A septillionth of a second (10-24) is a lifetime if you are a tredecillionth of a second (10-44). Well-beyond CERN’s most-calibrated measurements of time and on the cusp of length measurements, I was delighted to discover the Durham University Institute for Particle Physics Phenomenology and the papers from their 23rd International Conference from the Planck Scale to Electroweak Scale (Planck 2021).
Are there much more refined dynamics from the Planck Scale to Electroweak* scale? Thanks.
Most sincerely,
Bruce
P.S. * That scale from Planck’s Scale to the Electroweak scale is ideal for thought experiments, especially when we get below 7.95630×10-24 seconds that defines Notation-67. -BEC
Second email: 13 May 2021
My dear Nobel laureate and emeritus Professor Dr. James Peebles:
Your comments to Ivan Couronne and Issam Ahmed for Phys.Org’s, November 14, 2019 article, have been weighing on my mind. I wondered, “Within our simple construct, what might be the logical progression, the very first steps?” The result: https://81018.com/starts/
Is there any merit to it? Thank you.
Most sincerely,
Bruce
PS. Would you like me to send it to you as a PDF? Thanks. -BEC.
**************
Bruce E. Camber
http://81018.com
http://81018.com/bec/
First email 23 March 2021
“It’s very unfortunate that one thinks of the beginning whereas in fact, we have no good theory of such a thing as the beginning.”
My dear Nobel laureate and emeritus Professor Dr. James Peebles:
We unwittingly focused on a cold-start because there was very little temperature at the level of Planck’s four base units. Built into his equations, however, was an expansion and a rate of expansion through Planck Charge, the dimensionless constants, and Planck Time. Here, I thought, was a possible simple perfection of continuity, symmetry and harmony.
We had started inside a tetrahedron looking at the smaller tetrahedrons in the four corners and the octahedron in the middle. One of the students* asked a Zeno-like question so we divided the edges of that octahedron in half, and discovered the smaller octahedrons in each of the six corners and the eight tetrahedrons, one in each face. We had a process! We continued. In just 45 steps going deeper within, we were down with the elementary particles (fascinating and fun), and in another 67 steps we were at his wall chatting with Max Planck.
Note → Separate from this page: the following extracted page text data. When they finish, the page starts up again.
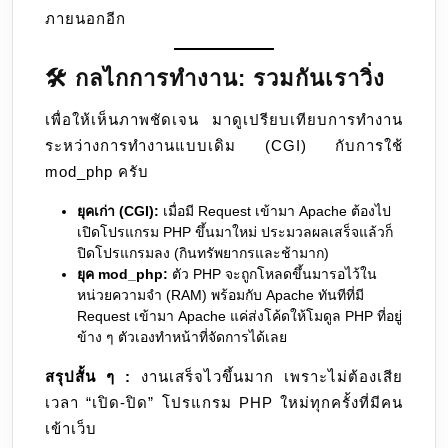
ภายนอกอีก
🛠️ กลไกการทำงาน: รวมกันเราวิ่ง
เพื่อให้เห็นภาพชัดเจน มาดูเปรียบเทียบการทำงาน
ระหว่างการทำงานแบบเดิม (CGI) กับการใช้
mod_php ครับ
ยุคเก่า (CGI):
เมื่อมี Request เข้ามา Apache ต้องไป
เปิดโปรแกรม PHP ขึ้นมาใหม่ ประมวลผลเสร็จแล้วก็
ปิดโปรแกรมลง (กินทรัพยากรและช้ามาก)
ยุค mod_php:
ตัว PHP จะถูกโหลดขึ้นมารอไว้ใน
หน่วยความจำ (RAM) พร้อมกับ Apache ทันทีที่มี
Request เข้ามา Apache แค่ส่งโค้ดให้โมดูล PHP ที่อยู่
ข้าง ๆ ตัวเองทำหน้าที่จัดการได้เลย
สรุปสั้น ๆ :
งานเสร็จไวขึ้นมาก เพราะไม่ต้องเสีย
เวลา “เปิด-ปิด” โปรแกรม PHP ใหม่ทุกครั้งที่มีคน
เข้าเว็บ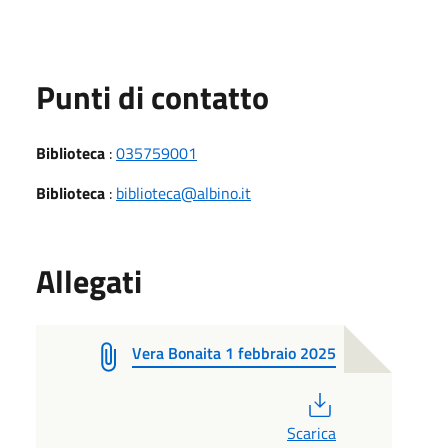
Punti di contatto
Biblioteca
:
035759001
Biblioteca
:
biblioteca@albino.it
Allegati
Vera Bonaita 1 febbraio 2025
PDF
Scarica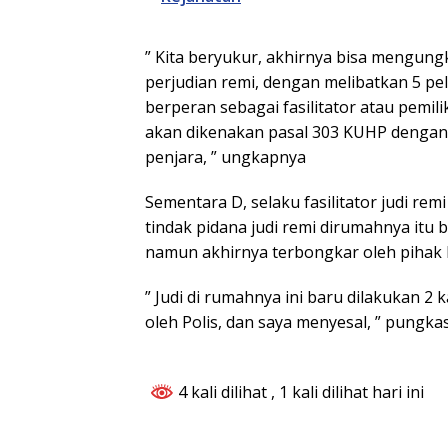
” Kita beryukur, akhirnya bisa mengung
perjudian remi, dengan melibatkan 5 pe
berperan sebagai fasilitator atau pemili
akan dikenakan pasal 303 KUHP dengan
penjara, ” ungkapnya
Sementara D, selaku fasilitator judi re
tindak pidana judi remi dirumahnya itu b
namun akhirnya terbongkar oleh pihak P
” Judi di rumahnya ini baru dilakukan 2 k
oleh Polis, dan saya menyesal, ” pungka
4 kali dilihat
, 1 kali dilihat hari ini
That required 112 steps going deeper within.
We went out by multiplying by 2; and, in 90 steps we were observing the current expansion and current time. That’s just 202 base-2 steps from the first moment until right Now. Along the way we met many wonderful characters — Euler, Kepler (sphere stacking and cubic-close packing of equal spheres), Fourier, Poincaré, Lemaître… and the list goes on. It has been a marvelous voyage… just so fascinating.
Recently we decided that Lemaître’s primeval atom was the first sphere. Using Planck Time we then assumed a really rather unbelievable quiet expansion and natural inflation that required a simple ordering structure that mimicked our geometry, so we applied base-2. Then we thought about our primeval sphere, “What primarily defines it?” We decided that pi (π) plays a most pivotal role as one of our earliest working equations (along with all the equations that defined each of the facets of Planck’s base units). I wrote it up: http://81018.com/instance/
I thought you might find its total naïveté amusing and possibly a breath of fresh air!
Thank you again for your wonderful legacy of discovery.
Most sincerely,
Bruce
PS. If possible, I would be deeply grateful to discuss the ways that this chart does not work! It is our chart of base-2 numbers from the first instant to the current time in just over 202 notations. –BEC
Editor’s note: This letter has been updated a little to add clarity and to correct simple errors. This page is also a homepage and has a reference page within our alphabetical listings of scholars who have been introduced to this base-2 application to the Planck base units.